Copy each line below in which the word "teapot" occurs.

- Records for the task -
--

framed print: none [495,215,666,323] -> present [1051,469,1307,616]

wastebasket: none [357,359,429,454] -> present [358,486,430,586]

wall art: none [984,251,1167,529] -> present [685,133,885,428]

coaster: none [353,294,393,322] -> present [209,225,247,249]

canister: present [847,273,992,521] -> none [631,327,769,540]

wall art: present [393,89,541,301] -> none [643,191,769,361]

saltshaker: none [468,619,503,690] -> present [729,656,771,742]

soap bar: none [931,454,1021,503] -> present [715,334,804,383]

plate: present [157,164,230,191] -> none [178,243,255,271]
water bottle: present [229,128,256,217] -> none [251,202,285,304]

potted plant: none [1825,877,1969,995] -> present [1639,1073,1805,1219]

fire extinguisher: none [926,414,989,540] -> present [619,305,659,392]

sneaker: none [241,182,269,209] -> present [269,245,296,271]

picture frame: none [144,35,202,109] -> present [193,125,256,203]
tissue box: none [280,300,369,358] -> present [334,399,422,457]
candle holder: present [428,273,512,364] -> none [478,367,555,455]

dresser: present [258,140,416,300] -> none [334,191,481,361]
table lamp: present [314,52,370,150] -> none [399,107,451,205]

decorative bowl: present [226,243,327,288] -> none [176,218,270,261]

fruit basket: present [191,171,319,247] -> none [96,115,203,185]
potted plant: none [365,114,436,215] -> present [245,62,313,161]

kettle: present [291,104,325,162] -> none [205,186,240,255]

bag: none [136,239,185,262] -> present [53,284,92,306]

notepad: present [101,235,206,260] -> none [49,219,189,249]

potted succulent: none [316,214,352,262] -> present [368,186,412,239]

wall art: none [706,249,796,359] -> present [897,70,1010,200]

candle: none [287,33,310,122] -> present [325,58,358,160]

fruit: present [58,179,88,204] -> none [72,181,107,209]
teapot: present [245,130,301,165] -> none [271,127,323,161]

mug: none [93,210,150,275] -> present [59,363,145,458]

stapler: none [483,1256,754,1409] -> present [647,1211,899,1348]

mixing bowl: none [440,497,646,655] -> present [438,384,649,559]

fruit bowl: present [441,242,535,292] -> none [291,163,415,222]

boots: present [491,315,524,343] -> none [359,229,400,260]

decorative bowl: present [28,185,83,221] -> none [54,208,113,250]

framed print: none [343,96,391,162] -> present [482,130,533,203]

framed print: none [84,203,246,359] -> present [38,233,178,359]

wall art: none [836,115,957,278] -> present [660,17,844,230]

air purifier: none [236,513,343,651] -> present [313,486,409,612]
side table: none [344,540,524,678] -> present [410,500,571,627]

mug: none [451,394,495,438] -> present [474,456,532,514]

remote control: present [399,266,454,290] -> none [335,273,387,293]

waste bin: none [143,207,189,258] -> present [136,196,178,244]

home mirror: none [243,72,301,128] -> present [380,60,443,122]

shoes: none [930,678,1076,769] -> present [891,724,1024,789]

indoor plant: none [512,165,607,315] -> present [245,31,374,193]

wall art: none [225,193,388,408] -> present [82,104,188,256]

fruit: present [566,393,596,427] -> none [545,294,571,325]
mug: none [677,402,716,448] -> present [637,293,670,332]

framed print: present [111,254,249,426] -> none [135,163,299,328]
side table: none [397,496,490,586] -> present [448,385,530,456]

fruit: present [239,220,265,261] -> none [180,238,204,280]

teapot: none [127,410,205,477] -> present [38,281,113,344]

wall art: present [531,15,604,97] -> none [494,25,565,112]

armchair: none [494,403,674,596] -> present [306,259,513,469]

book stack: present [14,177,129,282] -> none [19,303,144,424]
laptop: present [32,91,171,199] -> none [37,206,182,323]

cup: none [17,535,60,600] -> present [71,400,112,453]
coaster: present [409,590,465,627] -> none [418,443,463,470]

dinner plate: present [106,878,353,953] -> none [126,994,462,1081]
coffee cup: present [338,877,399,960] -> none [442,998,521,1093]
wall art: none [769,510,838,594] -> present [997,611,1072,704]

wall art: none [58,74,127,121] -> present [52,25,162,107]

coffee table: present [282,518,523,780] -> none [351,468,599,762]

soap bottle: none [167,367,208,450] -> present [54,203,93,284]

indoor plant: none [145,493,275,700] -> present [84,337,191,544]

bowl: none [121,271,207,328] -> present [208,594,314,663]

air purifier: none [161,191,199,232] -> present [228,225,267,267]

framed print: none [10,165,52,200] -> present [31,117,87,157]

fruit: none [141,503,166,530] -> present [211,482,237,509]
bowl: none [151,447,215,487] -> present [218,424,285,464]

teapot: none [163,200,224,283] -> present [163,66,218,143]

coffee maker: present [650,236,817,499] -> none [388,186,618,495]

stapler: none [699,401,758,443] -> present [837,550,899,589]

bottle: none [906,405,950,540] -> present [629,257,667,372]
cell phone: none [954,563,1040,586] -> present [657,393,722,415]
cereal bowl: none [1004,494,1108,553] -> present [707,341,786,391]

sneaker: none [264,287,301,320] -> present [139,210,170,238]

--

- Response to the task -
teapot: present [245,130,301,165] -> none [271,127,323,161]
teapot: none [127,410,205,477] -> present [38,281,113,344]
teapot: none [163,200,224,283] -> present [163,66,218,143]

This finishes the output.